Quem diz é o vereador José Roberto Segalla (União Brasil), que não gosta nem um pouco do termo "ações emergenciais". "Se é emergencial é porque não houve planejamento prévio", critica.
Promotor público, engenheiro e professor universitário aposentado, Segalla lecionou disciplinas sobre organização durante 20 anos e não esconde o gabarito que tem para falar sobre o assunto. "Estou me propondo a ajudar".
"Será que temos servidores suficientes para realizar trabalho na ponta e ir até os moradores? Temos a quantidade de veículos necessária para essas ações?", questiona o parlamentar, que responde logo em seguida: "Não sabemos. A prefeitura não divulga esses números".
Segalla celebra, por exemplo, a tradicional campanha do agasalho - que já se iniciou e conta com pontos de coleta em dezenas de pontos comerciais de Bauru. Mas faz uma ressalva: quando, afinal, as roupas serão entregues?
"O frio já começou. Vão distribuir quando acumular uma tonelada? E até lá as pessoas passam frio?", destaca o vereador. Uma política de acolhimento permanente resolveria todos os problemas, avalia Segalla.
Para o parlamentar, a Secretaria de Bem-Estar Social (Sebes) poderia mobilizar seus servidores em torno de um departamento, por exemplo, e implementar um projeto continuado. "Não queremos improviso", afirma.

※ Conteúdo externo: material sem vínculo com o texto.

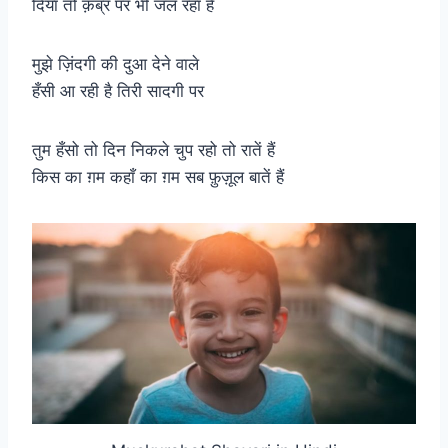
दिया तो क़ब्र पर भी जल रहा है
मुझे ज़िंदगी की दुआ देने वाले
हँसी आ रही है तिरी सादगी पर
तुम हँसो तो दिन निकले चुप रहो तो रातें हैं
किस का ग़म कहाँ का ग़म सब फ़ुज़ूल बातें हैं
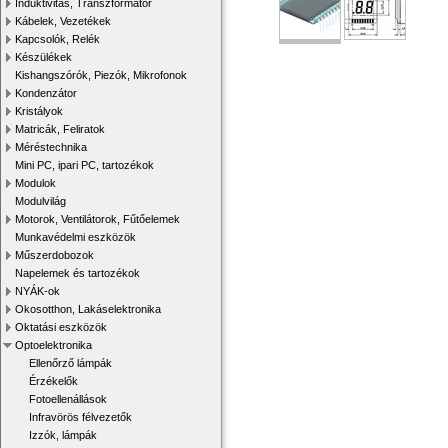
Induktivitás, Transzformátor
Kábelek, Vezetékek
Kapcsolók, Relék
Készülékek
Kishangszórók, Piezók, Mikrofonok
Kondenzátor
Kristályok
Matricák, Feliratok
Méréstechnika
Mini PC, ipari PC, tartozékok
Modulok
Modulvilág
Motorok, Ventilátorok, Fűtőelemek
Munkavédelmi eszközök
Műszerdobozok
Napelemek és tartozékok
NYÁK-ok
Okosotthon, Lakáselektronika
Oktatási eszközök
Optoelektronika
Ellenőrző lámpák
Érzékelők
Fotoellenállások
Infravörös félvezetők
Izzók, lámpák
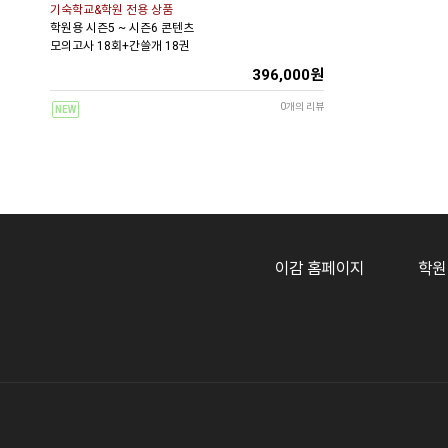
기숙학교&학원 전용 상품
학원용 시즌5 ~ 시즌6 콘텐츠
모의고사 18회+간쓸개 18권
396,000원
0개의 리뷰
NEW
이감 홈페이지
학원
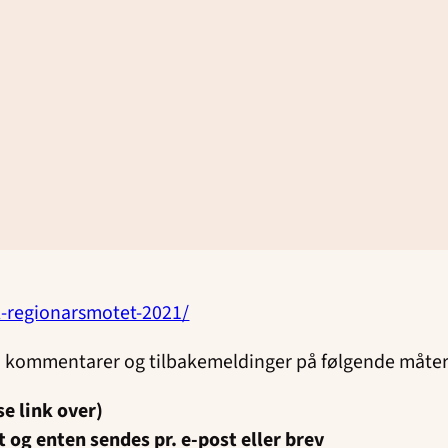
-regionarsmotet-2021/
 kommentarer og tilbakemeldinger på følgende måter
e link over)
og enten sendes pr. e-post eller brev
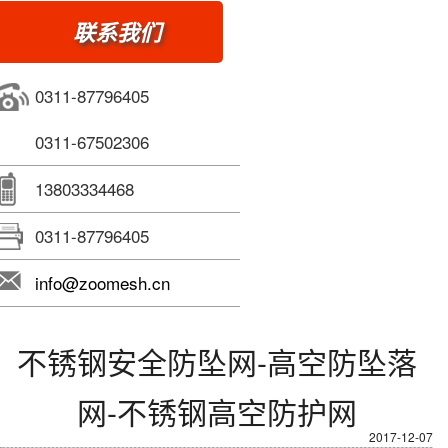
联系我们
0311-87796405
0311-67502306
13803334468
0311-87796405
info@zoomesh.cn
不锈钢安全防坠网-高空防坠落
网-不锈钢高空防护网
2017-12-07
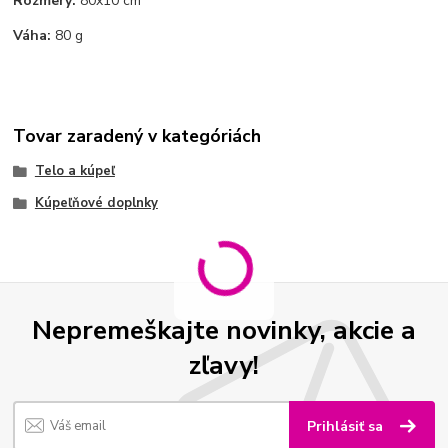
Rozmery:
80x10 cm
Váha:
80 g
Tovar zaradený v kategóriách
Telo a kúpeľ
Kúpeľňové doplnky
Nepremeškajte novinky, akcie a
zľavy!
Prihlásiť sa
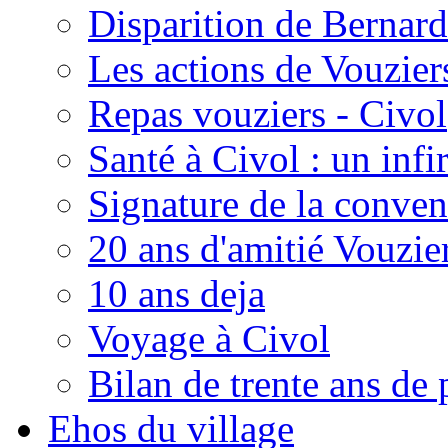
Disparition de Bernard
Les actions de Vouzie
Repas vouziers - Civol
Santé à Civol : un inf
Signature de la conven
20 ans d'amitié Vouzie
10 ans deja
Voyage à Civol
Bilan de trente ans de 
Ehos du village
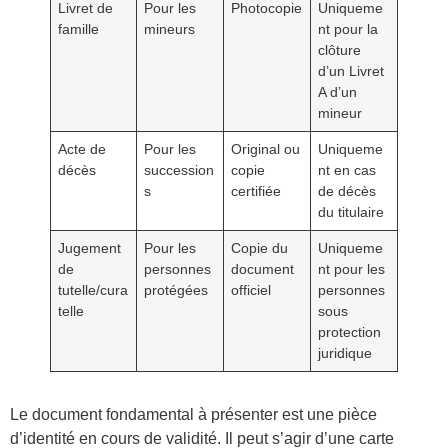
Livret de
Pour les
Photocopie
Uniqueme
famille
mineurs
nt pour la
clôture
d’un Livret
A d’un
mineur
Acte de
Pour les
Original ou
Uniqueme
décès
succession
copie
nt en cas
s
certifiée
de décès
du titulaire
Jugement
Pour les
Copie du
Uniqueme
de
personnes
document
nt pour les
tutelle/cura
protégées
officiel
personnes
telle
sous
protection
juridique
Le document fondamental à présenter est une pièce
d’identité en cours de validité. Il peut s’agir d’une carte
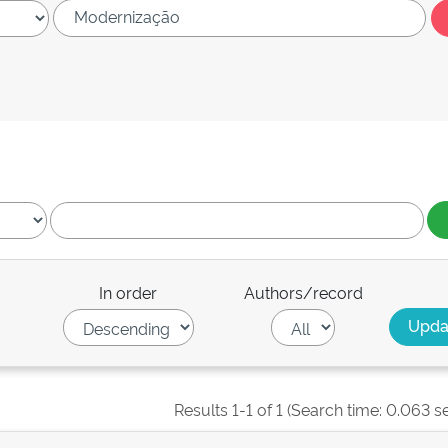
In order
Authors/record
Results 1-1 of 1 (Search time: 0.063 s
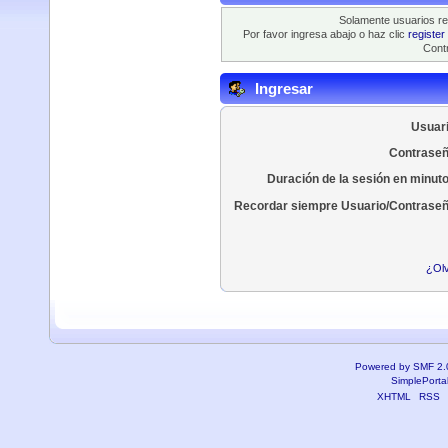
Solamente usuarios re
Por favor ingresa abajo o haz clic
register
Contr
Ingresar
Usuari
Contraseñ
Duración de la sesión en minut
Recordar siempre Usuario/Contraseñ
¿Olv
Powered by SMF 2.
SimplePorta
XHTML
RSS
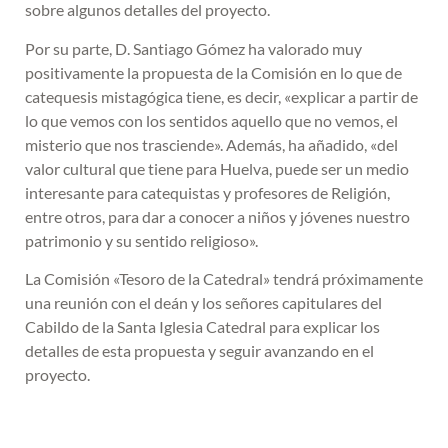
sobre algunos detalles del proyecto.
Por su parte, D. Santiago Gómez ha valorado muy
positivamente la propuesta de la Comisión en lo que de
catequesis mistagógica tiene, es decir, «explicar a partir de
lo que vemos con los sentidos aquello que no vemos, el
misterio que nos trasciende». Además, ha añadido, «del
valor cultural que tiene para Huelva, puede ser un medio
interesante para catequistas y profesores de Religión,
entre otros, para dar a conocer a niños y jóvenes nuestro
patrimonio y su sentido religioso».
La Comisión «Tesoro de la Catedral» tendrá próximamente
una reunión con el deán y los señores capitulares del
Cabildo de la Santa Iglesia Catedral para explicar los
detalles de esta propuesta y seguir avanzando en el
proyecto.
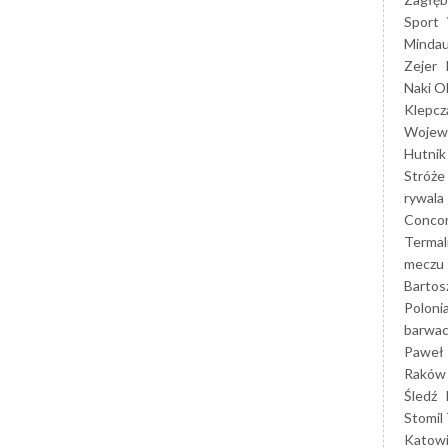
Sport
Mindau
Zejer
Naki O
Klepcz
Wojewó
Hutnik
Stróże
rywala
Concor
Termal
meczu
Bartos
Poloni
barwac
Paweł 
Raków
Śledź
Stomil 
Katow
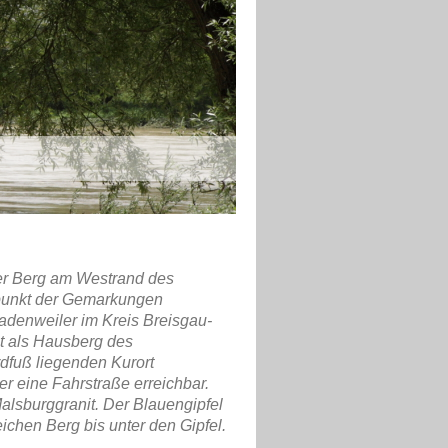
r Berg am Westrand des
ttpunkt der Gemarkungen
adenweiler
im Kreis Breisgau-
lt als Hausberg
des
dfuß liegenden Kurort
ber eine Fahrstraße erreichbar.
alsburggranit
. Der Blauengipfel
ichen Berg bis unter den Gipfel.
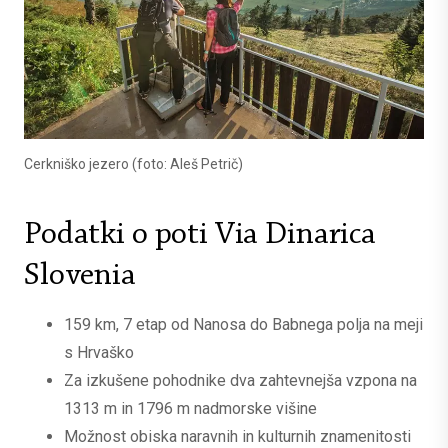
Cerkniško jezero (foto: Aleš Petrič)
Podatki o poti Via Dinarica
Slovenia
159 km, 7 etap od Nanosa do Babnega polja na meji
s Hrvaško
Za izkušene pohodnike dva zahtevnejša vzpona na
1313 m in 1796 m nadmorske višine
Možnost obiska naravnih in kulturnih znamenitosti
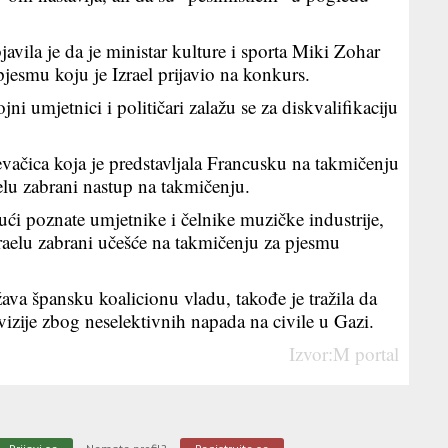
avila je da je ministar kulture i sporta Miki Zohar
jesmu koju je Izrael prijavio na konkurs.
i umjetnici i političari zalažu se za diskvalifikaciju
ačica koja je predstavljala Francusku na takmičenju
elu zabrani nastup na takmičenju.
ući poznate umjetnike i čelnike muzičke industrije,
Izraelu zabrani učešće na takmičenju za pjesmu
va špansku koalicionu vladu, takođe je tražila da
vizije zbog neselektivnih napada na civile u Gazi.
Izvor:M portal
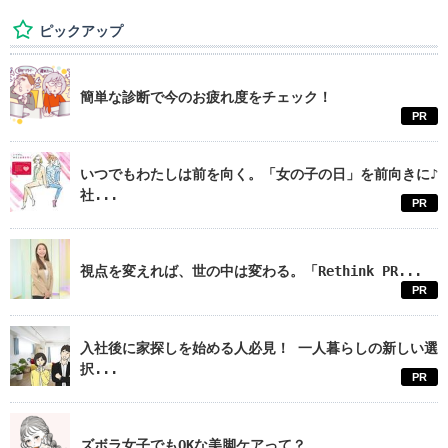
ピックアップ
簡単な診断で今のお疲れ度をチェック！
PR
いつでもわたしは前を向く。「女の子の日」を前向きに♪
社...
PR
視点を変えれば、世の中は変わる。「Rethink PR...
PR
入社後に家探しを始める人必見！ 一人暮らしの新しい選
択...
PR
ズボラ女子でもOKな美脚ケアって？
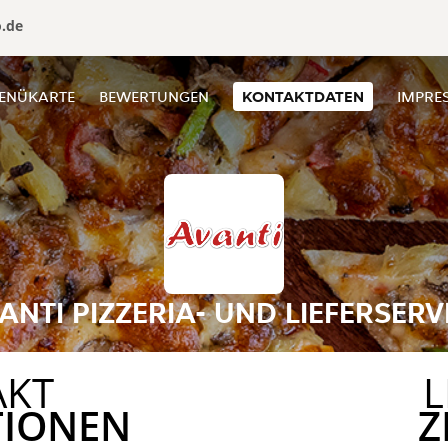
o.de
ENÜKARTE
BEWERTUNGEN
KONTAKTDATEN
IMPRE
ANTI PIZZERIA- UND LIEFERSERV
AKT
L
TIONEN
Z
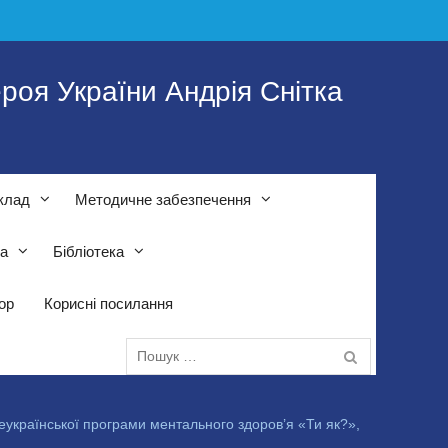
роя України Андрія Снітка
клад
Методичне забезпечення
та
Бібліотека
тор
Корисні посилання
Пошук:
сеукраїнської програми ментального здоров’я «Ти як?»,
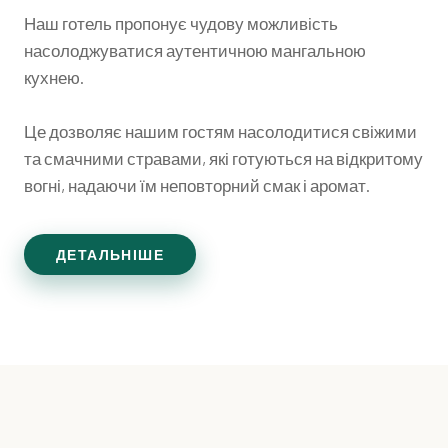
Наш готель пропонує чудову можливість
насолоджуватися аутентичною мангальною
кухнею.
Це дозволяє нашим гостям насолодитися свіжими
та смачними стравами, які готуються на відкритому
вогні, надаючи їм неповторний смак і аромат.
ДЕТАЛЬНІШЕ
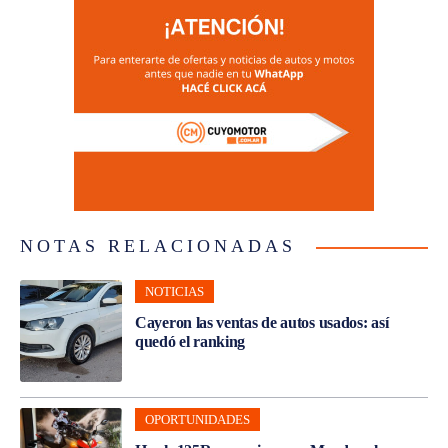
NOTAS RELACIONADAS
NOTICIAS
Cayeron las ventas de autos usados: así
quedó el ranking
OPORTUNIDADES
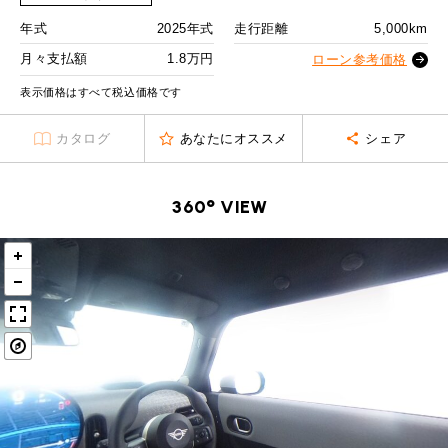
MINI Blog
スタッフブログ
ABOUT iR
TOP
iRについて
最近の修理実績
2回目以降
25,600
円
年式
2025年式
走行距離
5,000km
iRで愛車を売却されたお客様の声
User's Voice
購入者様の声
ボーナス月追加額
90,000
円
BMWミニナレッジ
月々支払額
1.8万円
ローン参考価格
RECRUIT
会社概要
採用情報
BMWミニ買取査定依頼
Part's Report
パーツ販売のご案内
表示価格はすべて税込価格です
ボーナス月数
14
回
ローバーミニナレッジ
スタッフ紹介
ローバーミニ買取査定依頼
残価ローンの場合
Movie
動画一覧
カタログ
あなたにオススメ
シェア
お知らせ
プライバシーポリシー
MAP
1.8
お問い合わせ
サイトマップ
月々支払額
万円
リクルート
360° VIEW
総支払額
407.4
万円
頭金
50
万円
残価
83
万円
支払回数
84
回
ボーナス支払回数/年
2
回
BMW MINI
ROVER MINI
サービス工場
サービス工場
工場
TEL
買取
購入相談
iR TECH FACTORY
iR MAKERS
お問い合わせ
MAP
査定依頼
来店予約
内訳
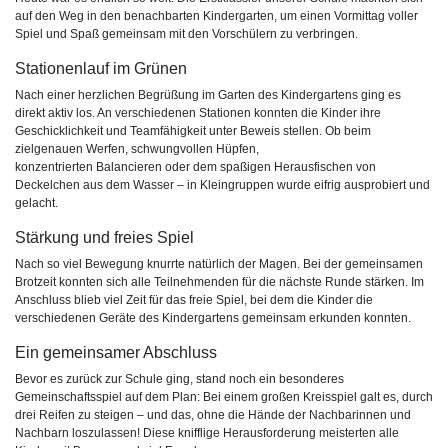
auf den Weg in den benachbarten Kindergarten, um einen Vormittag voller
Spiel und Spaß gemeinsam mit den Vorschülern zu verbringen.
Stationenlauf im Grünen
Nach einer herzlichen Begrüßung im Garten des Kindergartens ging es
direkt aktiv los. An verschiedenen Stationen konnten die Kinder ihre
Geschicklichkeit und Teamfähigkeit unter Beweis stellen. Ob beim
zielgenauen Werfen, schwungvollen Hüpfen,
konzentrierten Balancieren oder dem spaßigen Herausfischen von
Deckelchen aus dem Wasser – in Kleingruppen wurde eifrig ausprobiert und
gelacht.
Stärkung und freies Spiel
Nach so viel Bewegung knurrte natürlich der Magen. Bei der gemeinsamen
Brotzeit konnten sich alle Teilnehmenden für die nächste Runde stärken. Im
Anschluss blieb viel Zeit für das freie Spiel, bei dem die Kinder die
verschiedenen Geräte des Kindergartens gemeinsam erkunden konnten.
Ein gemeinsamer Abschluss
Bevor es zurück zur Schule ging, stand noch ein besonderes
Gemeinschaftsspiel auf dem Plan: Bei einem großen Kreisspiel galt es, durch
drei Reifen zu steigen – und das, ohne die Hände der Nachbarinnen und
Nachbarn loszulassen! Diese knifflige Herausforderung meisterten alle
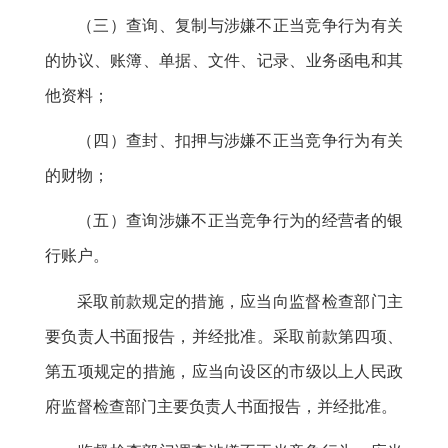
（三）查询、复制与涉嫌不正当竞争行为有关
的协议、账簿、单据、文件、记录、业务函电和其
他资料
；
（四）查封、扣押与涉嫌不正当竞争行为有关
的财物
；
（五）查询涉嫌不正当竞争行为的经营者的银
行账户
。
采取前款规定的措施
，
应当向监督检查部门主
要负责人书面报告，并经批准
。
采取前款第四项、
第五项规定的措施，应当向设区的市级以上人民政
府监督检查部门主要负责人书面报告
，
并经批准。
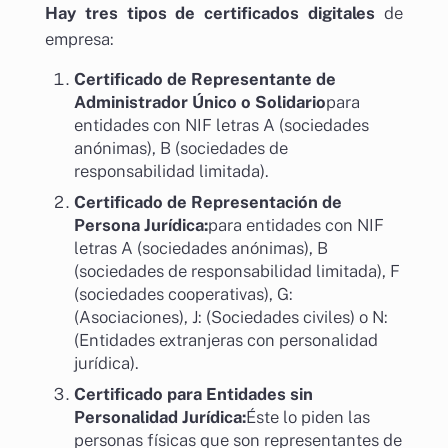
Hay tres tipos de certificados digitales
de
empresa:
Certificado de Representante de
Administrador Único o Solidario
para
entidades con NIF letras A (sociedades
anónimas), B (sociedades de
responsabilidad limitada).
Certificado de Representación de
Persona Jurídica:
para entidades con NIF
letras A (sociedades anónimas), B
(sociedades de responsabilidad limitada), F
(sociedades cooperativas), G:
(Asociaciones), J: (Sociedades civiles) o N:
(Entidades extranjeras con personalidad
jurídica).
Certificado para Entidades sin
Personalidad Jurídica:
Éste lo piden las
personas físicas que son representantes de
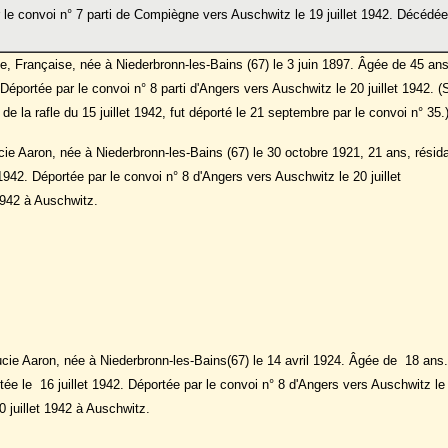
 le convoi n° 7 parti de Compiègne vers Auschwitz le 19 juillet 1942. Décédée
Française, née à Niederbronn-les-Bains (67) le 3 juin 1897. Âgée de 45 ans
 Déportée par le convoi n° 8 parti d'Angers vers Auschwitz le 20 juillet 1942. 
de la rafle du 15 juillet 1942, fut déporté le 21 septembre par le convoi n° 35.
e Aaron, née à Niederbronn-les-Bains (67) le 30 octobre 1921, 21 ans, résid
 1942. Déportée par le convoi n° 8 d'Angers vers Auschwitz le 20 juillet
1942 à Auschwitz.
cie Aaron, née à Niederbronn-les-Bains(67) le 14 avril 1924. Âgée de 18 ans.
tée le 16 juillet 1942. Déportée par le convoi n° 8 d'Angers vers Auschwitz le
0 juillet 1942 à Auschwitz.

Outra alternativa, para além do acolhimento, seria realizar frentes de trabalho para promover ações de inclusão social à população em situação de rua.
"Locais como o Centro Pop são temporários. Se criássemos uma casa de acolhimento e déssemos emprego a essas pessoas, como a zeladoria urbana, começaríamos a tirá-los da rua", explica.